RANGOON — Artists and performers with disabilities from across all 10 Asean countries will showcase their talents at the Asean Disability Arts Festival in Burma this week.
The opening ceremony of the festival will be held in Naypyidaw on Wednesday and the festival will continue at Rangoon’s Myoma Parade Ground from Dec. 5-7, with 168 artists slated to entertain with dance performances, talent shows and music recitals.
The festival will include stalls for artists to sell works and documentary screenings on the subject of disability rights in addition to nightly performance schedules.
“It is the first arts festival for people with disabilities in the Asean region that will include people from all the Asean countries,” said Nay Lin Soe, program director of the disability support group Myanmar Independent Living Initiative (MILI), which organized the festival alongside the Ministry of Social Welfare, Relief and Resettlement.
Nay Lin Soe said that planning had been underway for the festival since Burma’s Asean chairmanship was announced in 2012, and organizers hope to build upon the success of the first Burmese national arts festival for people with disabilities, held last year.

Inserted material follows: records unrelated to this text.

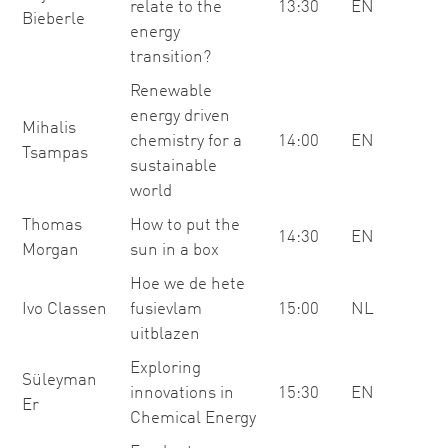
relate to the
13:30
EN
Bieberle
energy
transition?
Renewable
energy driven
Mihalis
chemistry for a
14:00
EN
Tsampas
sustainable
world
Thomas
How to put the
14:30
EN
Morgan
sun in a box
Hoe we de hete
Ivo Classen
fusievlam
15:00
NL
uitblazen
Exploring
Süleyman
innovations in
15:30
EN
Er
Chemical Energy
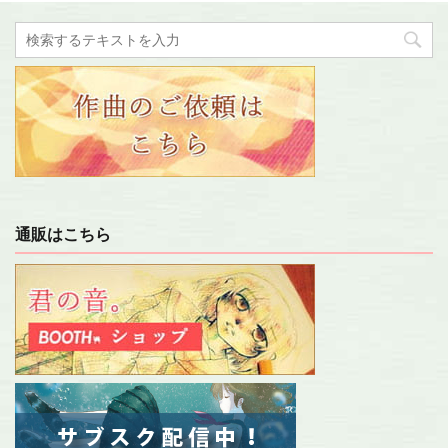
通販はこちら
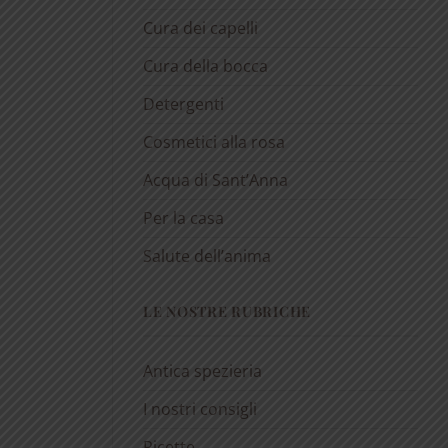
Cura dei capelli
Cura della bocca
Detergenti
Cosmetici alla rosa
Acqua di Sant’Anna
Per la casa
Salute dell’anima
LE NOSTRE RUBRICHE
Antica spezieria
I nostri consigli
Ricette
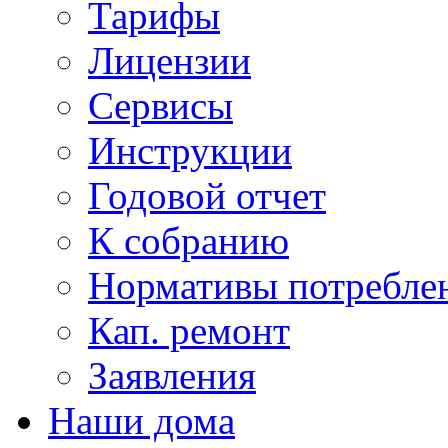
Тарифы
Лицензии
Сервисы
Инструкции
Годовой отчет
К собранию
Нормативы потребл
Кап. ремонт
Заявления
Наши дома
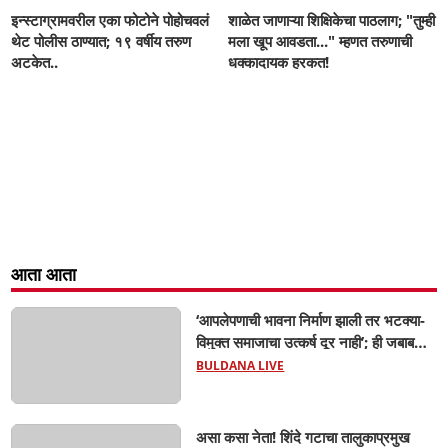
इन्स्टाग्रामवरील एका फोटोने पोहोचवलं
शाळेत जाणाऱ्या शिक्षिकेचा पाठलाग; "तुम्ही
थेट पोलीस ठाण्यात; १९ वर्षीय तरुण
मला खूप आवडता..." म्हणत तरुणाची
अटकेत..
धक्कादायक हरकत!
आता आता
‘आपलेपणाची भावना निर्माण झाली तर भटक्या-
विमुक्त समाजाचा उत्कर्ष दूर नाही’; ही जबाबदारी
केवळ सरकारची नाही,आपल्या सर्वांची !
BULDANA LIVE
सरसंघचालक मोहनजी भागवत यांचे प्रतिपादन!
असा कसा नेता! शिंदे गटाचा तालुकाप्रमुख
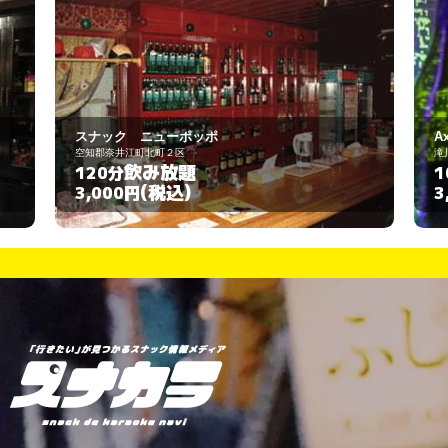
AxY
滝川市本町1丁目2-26
飲み放題
100分
(税込)
3,000円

“We would like to promote the fact that people with disabilities are as able as anyone else, and rally support for disability rights. We would also like to encourage people with disabilities through this festival,” he said.
Pyae Phyo Aung, a 26 year-old who relies on a wheelchair for mobility, said he would participate in a group wheelchair dance performance over the weekend.
“I am very happy to participate in the festival,” he said. “Although I wanted to participate in the arts, it was difficult to contribute to any events before now. The organizers didn’t welcome us and the audiences joked and underestimated us.”
A musical performance by Pyae Phyo Aung during last year’s Myanmar Festival of Disabled Artists was enthusiastically received by the audience, and one of his songs will be included in an upcoming album released by the Myanmar Independent Living Initiative.
“The public saw our abilities and they started know to cheer for us at the festival. I hope that more talented disabled artists will now come out too,” he said.